- [Aim of the task]: When you reach the line with "mercado momento permuta" in the data below, begin printing lines exactly, and stop once the line with "Мобильное видео" has been printed.

[Opening Records for the task section]

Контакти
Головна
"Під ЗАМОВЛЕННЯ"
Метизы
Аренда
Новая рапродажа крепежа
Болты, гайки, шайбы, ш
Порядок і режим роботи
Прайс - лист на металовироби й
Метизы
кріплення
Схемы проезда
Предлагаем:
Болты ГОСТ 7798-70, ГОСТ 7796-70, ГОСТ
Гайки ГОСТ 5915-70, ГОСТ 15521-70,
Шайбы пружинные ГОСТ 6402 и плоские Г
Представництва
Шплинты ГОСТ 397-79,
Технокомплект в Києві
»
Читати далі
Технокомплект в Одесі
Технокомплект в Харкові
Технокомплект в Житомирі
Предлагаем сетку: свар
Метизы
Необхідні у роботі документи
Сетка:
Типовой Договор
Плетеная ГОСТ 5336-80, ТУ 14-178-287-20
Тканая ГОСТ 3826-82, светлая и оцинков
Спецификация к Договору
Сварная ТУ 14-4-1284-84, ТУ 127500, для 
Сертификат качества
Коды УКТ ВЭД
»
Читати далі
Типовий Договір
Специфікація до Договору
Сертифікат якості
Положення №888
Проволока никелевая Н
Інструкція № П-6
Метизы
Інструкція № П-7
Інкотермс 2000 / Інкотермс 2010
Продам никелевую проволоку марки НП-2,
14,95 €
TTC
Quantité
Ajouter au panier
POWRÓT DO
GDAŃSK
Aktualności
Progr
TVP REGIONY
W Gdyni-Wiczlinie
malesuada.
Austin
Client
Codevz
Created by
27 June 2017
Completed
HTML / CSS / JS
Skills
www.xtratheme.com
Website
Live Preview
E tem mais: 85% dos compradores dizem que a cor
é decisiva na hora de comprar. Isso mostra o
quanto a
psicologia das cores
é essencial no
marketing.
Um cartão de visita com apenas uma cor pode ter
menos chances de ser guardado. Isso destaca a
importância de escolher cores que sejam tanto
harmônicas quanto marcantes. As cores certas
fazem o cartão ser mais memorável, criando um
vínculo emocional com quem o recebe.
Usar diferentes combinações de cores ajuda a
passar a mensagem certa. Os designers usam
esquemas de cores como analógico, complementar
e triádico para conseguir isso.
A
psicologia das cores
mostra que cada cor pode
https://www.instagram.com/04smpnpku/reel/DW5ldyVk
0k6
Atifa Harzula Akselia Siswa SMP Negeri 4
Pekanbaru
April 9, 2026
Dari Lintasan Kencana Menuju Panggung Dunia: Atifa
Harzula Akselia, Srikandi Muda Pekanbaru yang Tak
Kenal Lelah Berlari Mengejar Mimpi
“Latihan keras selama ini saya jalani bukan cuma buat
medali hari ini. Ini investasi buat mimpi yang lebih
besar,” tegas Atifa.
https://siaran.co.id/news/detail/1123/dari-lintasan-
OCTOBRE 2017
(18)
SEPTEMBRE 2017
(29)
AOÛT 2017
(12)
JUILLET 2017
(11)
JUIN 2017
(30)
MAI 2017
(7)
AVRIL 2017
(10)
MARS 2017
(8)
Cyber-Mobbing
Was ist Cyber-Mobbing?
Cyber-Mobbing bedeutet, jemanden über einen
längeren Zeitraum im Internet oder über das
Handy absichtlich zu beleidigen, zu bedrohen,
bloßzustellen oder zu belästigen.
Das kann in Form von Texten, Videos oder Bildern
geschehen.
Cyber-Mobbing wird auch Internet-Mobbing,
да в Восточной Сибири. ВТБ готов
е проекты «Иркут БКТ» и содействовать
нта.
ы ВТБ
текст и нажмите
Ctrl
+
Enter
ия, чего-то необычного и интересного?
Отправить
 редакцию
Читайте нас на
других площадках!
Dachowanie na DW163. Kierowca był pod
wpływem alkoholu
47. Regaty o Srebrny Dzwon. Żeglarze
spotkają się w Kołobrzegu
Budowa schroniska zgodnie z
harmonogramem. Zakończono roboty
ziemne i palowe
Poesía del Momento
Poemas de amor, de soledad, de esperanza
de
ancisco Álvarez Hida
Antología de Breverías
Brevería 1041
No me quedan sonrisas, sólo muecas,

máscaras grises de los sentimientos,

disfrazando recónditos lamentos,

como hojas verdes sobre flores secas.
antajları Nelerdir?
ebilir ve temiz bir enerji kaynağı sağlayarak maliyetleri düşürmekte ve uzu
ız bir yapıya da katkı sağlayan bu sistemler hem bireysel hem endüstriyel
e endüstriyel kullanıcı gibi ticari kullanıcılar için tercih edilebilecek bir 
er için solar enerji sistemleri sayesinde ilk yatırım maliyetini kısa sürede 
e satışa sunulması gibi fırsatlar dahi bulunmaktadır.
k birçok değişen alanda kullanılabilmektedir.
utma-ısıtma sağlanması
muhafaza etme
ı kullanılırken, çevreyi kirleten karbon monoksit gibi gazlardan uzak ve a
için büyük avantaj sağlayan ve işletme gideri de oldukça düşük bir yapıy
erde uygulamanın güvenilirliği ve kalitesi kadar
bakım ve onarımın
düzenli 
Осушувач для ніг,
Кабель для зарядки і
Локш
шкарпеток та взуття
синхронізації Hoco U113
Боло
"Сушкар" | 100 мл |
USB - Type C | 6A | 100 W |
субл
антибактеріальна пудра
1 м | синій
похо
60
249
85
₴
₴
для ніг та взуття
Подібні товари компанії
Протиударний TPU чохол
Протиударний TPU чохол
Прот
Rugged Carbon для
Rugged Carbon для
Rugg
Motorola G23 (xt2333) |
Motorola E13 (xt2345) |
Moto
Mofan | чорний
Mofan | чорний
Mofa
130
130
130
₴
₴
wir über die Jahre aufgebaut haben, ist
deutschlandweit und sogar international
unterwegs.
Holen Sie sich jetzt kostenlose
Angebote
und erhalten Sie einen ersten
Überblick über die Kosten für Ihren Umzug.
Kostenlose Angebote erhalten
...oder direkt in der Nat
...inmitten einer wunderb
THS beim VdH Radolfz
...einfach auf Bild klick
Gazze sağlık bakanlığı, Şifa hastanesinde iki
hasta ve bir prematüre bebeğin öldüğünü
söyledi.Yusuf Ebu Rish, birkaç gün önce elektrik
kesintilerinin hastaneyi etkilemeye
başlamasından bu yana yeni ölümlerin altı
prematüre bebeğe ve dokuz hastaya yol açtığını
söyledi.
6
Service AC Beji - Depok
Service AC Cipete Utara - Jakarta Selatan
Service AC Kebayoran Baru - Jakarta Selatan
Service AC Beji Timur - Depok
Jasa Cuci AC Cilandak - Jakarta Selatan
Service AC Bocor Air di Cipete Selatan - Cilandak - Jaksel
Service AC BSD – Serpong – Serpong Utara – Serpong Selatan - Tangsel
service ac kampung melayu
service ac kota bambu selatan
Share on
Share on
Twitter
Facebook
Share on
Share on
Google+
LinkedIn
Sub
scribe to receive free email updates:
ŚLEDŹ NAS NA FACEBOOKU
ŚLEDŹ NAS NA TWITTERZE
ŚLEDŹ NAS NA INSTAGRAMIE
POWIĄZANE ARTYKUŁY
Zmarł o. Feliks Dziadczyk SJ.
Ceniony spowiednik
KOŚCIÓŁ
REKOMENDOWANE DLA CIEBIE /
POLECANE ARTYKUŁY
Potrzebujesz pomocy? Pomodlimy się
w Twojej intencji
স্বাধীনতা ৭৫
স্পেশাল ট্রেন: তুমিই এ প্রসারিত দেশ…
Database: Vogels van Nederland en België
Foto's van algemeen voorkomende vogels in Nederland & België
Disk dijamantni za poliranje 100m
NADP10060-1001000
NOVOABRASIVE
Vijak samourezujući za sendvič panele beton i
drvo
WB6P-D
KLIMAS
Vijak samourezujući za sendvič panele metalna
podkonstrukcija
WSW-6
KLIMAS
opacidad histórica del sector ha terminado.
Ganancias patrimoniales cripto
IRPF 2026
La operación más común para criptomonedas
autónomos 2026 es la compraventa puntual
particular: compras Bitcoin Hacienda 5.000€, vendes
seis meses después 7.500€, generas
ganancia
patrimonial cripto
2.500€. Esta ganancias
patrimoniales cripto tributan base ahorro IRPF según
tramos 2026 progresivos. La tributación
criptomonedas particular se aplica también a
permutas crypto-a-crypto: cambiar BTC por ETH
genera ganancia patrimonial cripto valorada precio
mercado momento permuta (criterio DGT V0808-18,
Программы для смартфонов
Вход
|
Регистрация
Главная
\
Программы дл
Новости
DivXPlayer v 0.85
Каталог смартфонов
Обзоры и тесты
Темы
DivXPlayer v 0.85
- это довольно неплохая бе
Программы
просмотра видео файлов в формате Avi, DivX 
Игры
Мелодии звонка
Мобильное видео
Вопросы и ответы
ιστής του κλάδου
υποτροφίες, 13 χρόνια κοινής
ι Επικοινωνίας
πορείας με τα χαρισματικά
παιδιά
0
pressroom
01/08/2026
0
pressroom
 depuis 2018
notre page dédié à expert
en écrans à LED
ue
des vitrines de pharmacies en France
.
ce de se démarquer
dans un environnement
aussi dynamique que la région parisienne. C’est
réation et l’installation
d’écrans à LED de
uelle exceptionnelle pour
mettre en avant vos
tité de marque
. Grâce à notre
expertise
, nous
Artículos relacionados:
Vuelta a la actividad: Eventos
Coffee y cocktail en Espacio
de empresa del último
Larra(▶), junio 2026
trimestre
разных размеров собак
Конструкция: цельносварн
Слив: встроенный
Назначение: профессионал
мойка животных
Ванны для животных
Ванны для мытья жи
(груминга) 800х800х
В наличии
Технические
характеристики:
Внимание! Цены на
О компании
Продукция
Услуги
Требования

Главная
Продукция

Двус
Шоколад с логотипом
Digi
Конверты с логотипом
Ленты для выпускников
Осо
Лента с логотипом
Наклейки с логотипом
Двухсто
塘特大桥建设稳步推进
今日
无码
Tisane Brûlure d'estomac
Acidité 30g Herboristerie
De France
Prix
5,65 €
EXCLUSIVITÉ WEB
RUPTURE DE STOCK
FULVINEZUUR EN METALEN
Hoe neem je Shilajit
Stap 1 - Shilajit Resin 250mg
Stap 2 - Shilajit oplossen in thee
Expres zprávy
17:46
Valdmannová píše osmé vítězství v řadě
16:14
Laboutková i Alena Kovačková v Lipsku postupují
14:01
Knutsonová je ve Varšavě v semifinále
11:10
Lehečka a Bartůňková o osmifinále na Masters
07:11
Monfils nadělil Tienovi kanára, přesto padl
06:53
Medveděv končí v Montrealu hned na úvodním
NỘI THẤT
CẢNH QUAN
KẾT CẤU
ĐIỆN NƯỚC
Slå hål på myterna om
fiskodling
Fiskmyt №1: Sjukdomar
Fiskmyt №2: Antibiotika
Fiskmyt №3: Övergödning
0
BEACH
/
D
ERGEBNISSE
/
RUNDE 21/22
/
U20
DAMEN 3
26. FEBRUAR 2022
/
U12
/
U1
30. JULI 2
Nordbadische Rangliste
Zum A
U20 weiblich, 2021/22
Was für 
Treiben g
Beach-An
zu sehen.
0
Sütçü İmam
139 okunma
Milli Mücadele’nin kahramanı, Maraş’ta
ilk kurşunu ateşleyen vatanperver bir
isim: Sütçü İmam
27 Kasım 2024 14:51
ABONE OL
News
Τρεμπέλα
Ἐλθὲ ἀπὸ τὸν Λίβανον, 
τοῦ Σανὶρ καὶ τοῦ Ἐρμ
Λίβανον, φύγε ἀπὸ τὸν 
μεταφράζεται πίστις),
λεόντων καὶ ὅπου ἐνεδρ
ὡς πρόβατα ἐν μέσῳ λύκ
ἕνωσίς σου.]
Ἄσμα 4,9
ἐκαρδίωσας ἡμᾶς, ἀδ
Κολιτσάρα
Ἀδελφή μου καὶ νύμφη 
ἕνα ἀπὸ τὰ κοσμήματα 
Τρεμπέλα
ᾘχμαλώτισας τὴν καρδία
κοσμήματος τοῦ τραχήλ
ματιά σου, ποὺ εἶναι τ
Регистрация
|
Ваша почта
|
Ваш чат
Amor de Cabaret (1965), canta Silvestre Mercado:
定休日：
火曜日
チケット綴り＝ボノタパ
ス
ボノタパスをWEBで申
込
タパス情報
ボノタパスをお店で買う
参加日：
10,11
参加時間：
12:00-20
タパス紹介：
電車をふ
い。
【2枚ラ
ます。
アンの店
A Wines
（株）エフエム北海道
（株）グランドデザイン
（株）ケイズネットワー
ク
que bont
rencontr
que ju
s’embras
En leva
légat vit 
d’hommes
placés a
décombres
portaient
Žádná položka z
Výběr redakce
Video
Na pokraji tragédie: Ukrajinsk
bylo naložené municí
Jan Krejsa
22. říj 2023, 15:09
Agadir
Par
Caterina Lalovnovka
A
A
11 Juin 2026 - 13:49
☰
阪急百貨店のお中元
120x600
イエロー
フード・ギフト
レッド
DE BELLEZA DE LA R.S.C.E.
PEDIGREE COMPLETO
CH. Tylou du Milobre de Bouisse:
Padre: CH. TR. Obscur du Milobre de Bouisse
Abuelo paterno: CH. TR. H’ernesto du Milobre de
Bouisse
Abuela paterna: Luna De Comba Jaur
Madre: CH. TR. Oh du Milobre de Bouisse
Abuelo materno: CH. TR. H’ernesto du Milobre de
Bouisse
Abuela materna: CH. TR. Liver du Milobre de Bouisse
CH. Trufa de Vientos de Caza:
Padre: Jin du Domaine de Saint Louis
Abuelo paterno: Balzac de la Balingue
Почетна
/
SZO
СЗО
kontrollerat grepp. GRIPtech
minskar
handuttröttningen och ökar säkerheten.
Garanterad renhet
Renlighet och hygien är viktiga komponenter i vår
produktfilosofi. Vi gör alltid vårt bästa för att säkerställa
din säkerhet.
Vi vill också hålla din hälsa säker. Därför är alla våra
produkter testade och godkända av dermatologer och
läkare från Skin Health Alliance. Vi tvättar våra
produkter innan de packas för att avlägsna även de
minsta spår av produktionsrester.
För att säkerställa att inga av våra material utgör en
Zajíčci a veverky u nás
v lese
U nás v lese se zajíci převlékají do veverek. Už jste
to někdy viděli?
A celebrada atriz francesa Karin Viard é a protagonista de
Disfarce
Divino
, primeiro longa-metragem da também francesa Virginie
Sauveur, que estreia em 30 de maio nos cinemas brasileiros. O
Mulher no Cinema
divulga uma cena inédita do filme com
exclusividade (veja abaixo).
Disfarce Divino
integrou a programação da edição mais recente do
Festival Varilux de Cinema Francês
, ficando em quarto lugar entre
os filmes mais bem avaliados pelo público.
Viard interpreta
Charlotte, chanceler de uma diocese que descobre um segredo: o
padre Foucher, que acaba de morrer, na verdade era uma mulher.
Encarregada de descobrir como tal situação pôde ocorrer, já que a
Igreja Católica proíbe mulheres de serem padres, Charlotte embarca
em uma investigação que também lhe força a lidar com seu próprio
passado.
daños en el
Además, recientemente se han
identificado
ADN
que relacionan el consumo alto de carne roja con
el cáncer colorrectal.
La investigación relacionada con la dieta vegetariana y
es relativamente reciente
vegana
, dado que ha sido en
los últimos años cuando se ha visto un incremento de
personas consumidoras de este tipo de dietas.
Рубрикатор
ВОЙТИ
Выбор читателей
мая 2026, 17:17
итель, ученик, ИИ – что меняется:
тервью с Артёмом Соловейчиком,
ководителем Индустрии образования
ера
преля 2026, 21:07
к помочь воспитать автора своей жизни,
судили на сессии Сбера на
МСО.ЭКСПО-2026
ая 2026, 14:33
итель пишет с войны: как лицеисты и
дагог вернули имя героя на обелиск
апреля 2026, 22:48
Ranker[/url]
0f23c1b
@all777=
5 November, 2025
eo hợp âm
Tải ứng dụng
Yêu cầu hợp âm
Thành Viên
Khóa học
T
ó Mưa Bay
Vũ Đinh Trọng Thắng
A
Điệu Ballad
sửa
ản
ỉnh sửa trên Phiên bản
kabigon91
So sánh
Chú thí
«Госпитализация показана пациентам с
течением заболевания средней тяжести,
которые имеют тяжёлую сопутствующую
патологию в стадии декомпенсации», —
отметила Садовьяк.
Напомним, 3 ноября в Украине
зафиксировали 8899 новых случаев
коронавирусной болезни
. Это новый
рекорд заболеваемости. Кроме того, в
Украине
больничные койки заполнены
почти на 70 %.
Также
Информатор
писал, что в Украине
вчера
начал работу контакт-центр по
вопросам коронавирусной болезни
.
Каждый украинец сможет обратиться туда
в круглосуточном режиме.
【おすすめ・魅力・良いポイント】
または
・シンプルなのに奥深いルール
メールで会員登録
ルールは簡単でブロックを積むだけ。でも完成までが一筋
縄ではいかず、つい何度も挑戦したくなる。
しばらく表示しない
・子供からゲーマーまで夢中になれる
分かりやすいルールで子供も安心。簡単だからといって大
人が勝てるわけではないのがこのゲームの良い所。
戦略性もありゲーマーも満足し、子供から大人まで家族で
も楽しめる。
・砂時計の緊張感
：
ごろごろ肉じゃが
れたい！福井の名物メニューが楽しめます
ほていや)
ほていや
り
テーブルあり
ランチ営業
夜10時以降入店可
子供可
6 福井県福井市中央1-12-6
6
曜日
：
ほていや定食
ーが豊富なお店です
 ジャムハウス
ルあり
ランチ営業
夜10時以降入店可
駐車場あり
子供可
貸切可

[Closing Records for the task section]

- [Result of the task]:
mercado momento permuta (criterio DGT V0808-18,
Программы для смартфонов
Вход
|
Регистрация
Главная
\
Программы дл
Новости
DivXPlayer v 0.85
Каталог смартфонов
Обзоры и тесты
Темы
DivXPlayer v 0.85
- это довольно неплохая бе
Программы
просмотра видео файлов в формате Avi, DivX 
Игры
Мелодии звонка
Мобильное видео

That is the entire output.